End of The (Web) Line: Amazing Spider-Man #700 Review

Editor’s Note: Better Yet, with my unparalleled genius — and my boundless ambitions — I’ll be a better Spoiler-Man than you ever were.

I hated Star Trek: Generations. Yes, I know this is a review of The Amazing Spider-Man #700, but just bear with me for a second.

The climax of Generations featured the death of Captain Kirk. If I’m remembering correctly (and if I’m not, screw it; I’m not watching that pile of shit again), a bunch of scaffolding collapsed on Kirk, killing him slowly due to internal injuries. “It was… fun,” Kirk said. “Fuck this bullshit,” I said.

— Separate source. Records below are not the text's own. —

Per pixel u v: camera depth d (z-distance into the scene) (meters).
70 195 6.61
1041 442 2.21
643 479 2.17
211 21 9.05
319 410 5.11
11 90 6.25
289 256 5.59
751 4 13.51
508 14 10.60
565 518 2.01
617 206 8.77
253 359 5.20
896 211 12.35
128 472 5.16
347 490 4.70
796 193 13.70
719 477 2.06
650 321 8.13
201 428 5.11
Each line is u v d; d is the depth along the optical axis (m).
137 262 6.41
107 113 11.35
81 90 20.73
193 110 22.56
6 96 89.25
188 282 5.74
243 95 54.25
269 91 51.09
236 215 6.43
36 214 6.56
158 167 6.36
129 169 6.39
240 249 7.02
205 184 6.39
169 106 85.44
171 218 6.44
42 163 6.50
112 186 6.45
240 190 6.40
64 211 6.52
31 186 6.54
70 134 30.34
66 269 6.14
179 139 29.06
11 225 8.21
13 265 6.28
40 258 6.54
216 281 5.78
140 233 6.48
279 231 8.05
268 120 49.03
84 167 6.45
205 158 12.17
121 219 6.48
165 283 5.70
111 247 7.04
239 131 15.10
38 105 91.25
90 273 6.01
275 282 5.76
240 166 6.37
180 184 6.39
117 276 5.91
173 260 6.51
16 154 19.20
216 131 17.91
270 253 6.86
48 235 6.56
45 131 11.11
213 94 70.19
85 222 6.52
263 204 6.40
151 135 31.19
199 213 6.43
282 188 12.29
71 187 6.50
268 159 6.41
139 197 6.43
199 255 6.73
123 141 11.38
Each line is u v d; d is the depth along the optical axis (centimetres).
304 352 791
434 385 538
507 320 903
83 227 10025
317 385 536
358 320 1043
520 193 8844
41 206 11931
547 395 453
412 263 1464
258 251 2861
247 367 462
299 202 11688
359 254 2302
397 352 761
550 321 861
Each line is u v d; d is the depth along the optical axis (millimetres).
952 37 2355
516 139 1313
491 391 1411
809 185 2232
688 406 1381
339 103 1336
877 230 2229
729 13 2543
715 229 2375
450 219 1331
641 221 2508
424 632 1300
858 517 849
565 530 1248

The problem wasn’t that Kirk died. The problem was the way that Kirk died. Sure, he went down fighting evil, and he did it even knowing that no one would ever know that he did what he did, and that’s fine… but there is no way on God’s Green Earth that James Tiberius Kirk dies due to shitty construction and a bad step. It is wrong, and it is anti-climactic.

You want to kill Jim Kirk? There is only one way he dies: he goes down with the ship.

With that let’s turn an eye to The Amazing Spider-Man #700.

There is a lot in this comic book that writer Dan Slott does reasonably well. He shows two mortal enemies locked in battle, and demonstrates that at least in terms of intelligence, they are pretty evenly matched. He clearly spent some time thinking about Internet gutter wits (Hey Mom! I’m on the Internet!) looking for plot holes and preemptively plugging them, and gives a reasonable explanation for how and why the combatant who survives will act in the way he must for the ongoing conceit to even remotely have legs. And he gave himself an out for the new status quo… which I think we all know isn’t really the new normal. After all, let’s remember that , in the past five or six years, Marvel has killed and resurrected Captain America and Thor twice each. Big name characters in the Marvel Universe get killed and rise from the grave so often they make Jesus look like D-Man.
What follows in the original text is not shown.